→ **What is expected**
Scan the entries below. List each line with "rail".

→ **Provided information**
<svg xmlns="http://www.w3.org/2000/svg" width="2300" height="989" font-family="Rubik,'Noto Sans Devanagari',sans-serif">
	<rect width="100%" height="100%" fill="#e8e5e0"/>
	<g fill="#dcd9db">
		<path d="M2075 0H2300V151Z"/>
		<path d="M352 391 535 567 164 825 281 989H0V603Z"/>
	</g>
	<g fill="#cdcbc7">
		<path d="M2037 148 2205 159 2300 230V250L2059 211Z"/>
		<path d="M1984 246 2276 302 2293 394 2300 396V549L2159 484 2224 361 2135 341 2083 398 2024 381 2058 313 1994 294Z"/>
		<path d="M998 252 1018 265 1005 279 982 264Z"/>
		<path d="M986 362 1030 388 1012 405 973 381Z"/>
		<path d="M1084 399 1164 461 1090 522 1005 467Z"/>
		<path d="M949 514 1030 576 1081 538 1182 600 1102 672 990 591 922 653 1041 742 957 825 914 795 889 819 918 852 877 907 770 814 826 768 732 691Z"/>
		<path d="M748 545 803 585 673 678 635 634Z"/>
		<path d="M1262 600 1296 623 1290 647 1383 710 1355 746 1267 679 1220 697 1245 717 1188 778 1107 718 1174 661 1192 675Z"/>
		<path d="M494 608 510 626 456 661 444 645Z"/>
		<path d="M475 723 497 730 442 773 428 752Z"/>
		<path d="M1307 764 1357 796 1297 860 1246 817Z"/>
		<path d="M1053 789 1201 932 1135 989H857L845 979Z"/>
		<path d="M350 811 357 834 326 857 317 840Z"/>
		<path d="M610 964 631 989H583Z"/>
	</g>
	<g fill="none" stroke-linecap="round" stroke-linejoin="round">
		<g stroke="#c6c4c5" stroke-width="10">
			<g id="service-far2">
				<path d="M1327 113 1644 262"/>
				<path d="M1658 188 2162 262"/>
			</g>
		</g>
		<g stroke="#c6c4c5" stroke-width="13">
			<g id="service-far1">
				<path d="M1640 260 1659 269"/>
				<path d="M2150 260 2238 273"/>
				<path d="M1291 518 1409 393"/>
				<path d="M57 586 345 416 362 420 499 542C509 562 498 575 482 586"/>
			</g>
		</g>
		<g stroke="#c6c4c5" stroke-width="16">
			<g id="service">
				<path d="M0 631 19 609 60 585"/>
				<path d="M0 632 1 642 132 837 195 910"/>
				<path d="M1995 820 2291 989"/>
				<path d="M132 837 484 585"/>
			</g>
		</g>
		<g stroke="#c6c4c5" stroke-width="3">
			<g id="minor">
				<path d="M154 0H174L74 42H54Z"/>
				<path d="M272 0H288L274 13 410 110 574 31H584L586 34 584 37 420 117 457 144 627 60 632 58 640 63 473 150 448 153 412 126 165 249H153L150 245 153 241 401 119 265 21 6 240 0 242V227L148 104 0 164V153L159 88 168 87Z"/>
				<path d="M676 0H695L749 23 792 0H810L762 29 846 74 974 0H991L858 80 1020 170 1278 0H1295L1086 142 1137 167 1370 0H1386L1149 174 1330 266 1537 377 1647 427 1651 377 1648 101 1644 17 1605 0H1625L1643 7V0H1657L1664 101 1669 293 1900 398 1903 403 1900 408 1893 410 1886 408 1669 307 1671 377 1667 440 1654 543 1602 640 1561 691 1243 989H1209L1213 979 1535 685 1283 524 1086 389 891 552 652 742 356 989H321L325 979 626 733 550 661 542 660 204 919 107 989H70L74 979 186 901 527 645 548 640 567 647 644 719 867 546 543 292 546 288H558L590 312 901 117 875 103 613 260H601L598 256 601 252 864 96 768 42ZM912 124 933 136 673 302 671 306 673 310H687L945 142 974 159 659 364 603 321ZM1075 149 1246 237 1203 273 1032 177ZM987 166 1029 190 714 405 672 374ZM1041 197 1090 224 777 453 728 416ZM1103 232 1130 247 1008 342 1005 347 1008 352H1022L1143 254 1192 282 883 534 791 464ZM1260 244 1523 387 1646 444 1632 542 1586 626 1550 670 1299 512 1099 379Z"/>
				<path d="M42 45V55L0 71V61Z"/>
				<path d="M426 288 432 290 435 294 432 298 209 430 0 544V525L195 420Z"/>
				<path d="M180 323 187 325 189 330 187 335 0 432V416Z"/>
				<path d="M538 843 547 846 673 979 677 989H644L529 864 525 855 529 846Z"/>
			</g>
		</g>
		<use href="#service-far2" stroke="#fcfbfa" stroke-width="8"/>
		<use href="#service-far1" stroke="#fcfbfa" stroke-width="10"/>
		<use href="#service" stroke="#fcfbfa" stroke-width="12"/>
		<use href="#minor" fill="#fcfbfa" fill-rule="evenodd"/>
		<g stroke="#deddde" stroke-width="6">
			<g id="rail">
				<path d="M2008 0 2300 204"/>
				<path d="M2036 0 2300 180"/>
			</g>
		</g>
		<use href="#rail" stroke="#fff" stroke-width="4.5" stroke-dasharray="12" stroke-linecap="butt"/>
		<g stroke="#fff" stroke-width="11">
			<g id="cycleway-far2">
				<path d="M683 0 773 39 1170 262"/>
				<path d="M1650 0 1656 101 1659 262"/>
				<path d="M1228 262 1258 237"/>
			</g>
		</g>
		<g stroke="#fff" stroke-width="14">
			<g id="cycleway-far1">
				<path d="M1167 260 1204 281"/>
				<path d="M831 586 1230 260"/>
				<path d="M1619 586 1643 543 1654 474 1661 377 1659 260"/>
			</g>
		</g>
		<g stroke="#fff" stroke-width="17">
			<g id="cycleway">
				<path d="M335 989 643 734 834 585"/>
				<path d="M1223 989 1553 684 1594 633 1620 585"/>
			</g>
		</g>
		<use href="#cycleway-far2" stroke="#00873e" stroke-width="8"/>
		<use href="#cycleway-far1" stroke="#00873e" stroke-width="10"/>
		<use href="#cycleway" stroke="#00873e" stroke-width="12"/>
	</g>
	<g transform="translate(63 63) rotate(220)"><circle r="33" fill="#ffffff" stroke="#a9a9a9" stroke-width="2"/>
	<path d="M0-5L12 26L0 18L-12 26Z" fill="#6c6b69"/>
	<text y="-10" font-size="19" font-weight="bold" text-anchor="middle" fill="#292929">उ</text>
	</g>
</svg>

→ **Finished exercise**
			<g id="rail">
		<use href="#rail" stroke="#fff" stroke-width="4.5" stroke-dasharray="12" stroke-linecap="butt"/>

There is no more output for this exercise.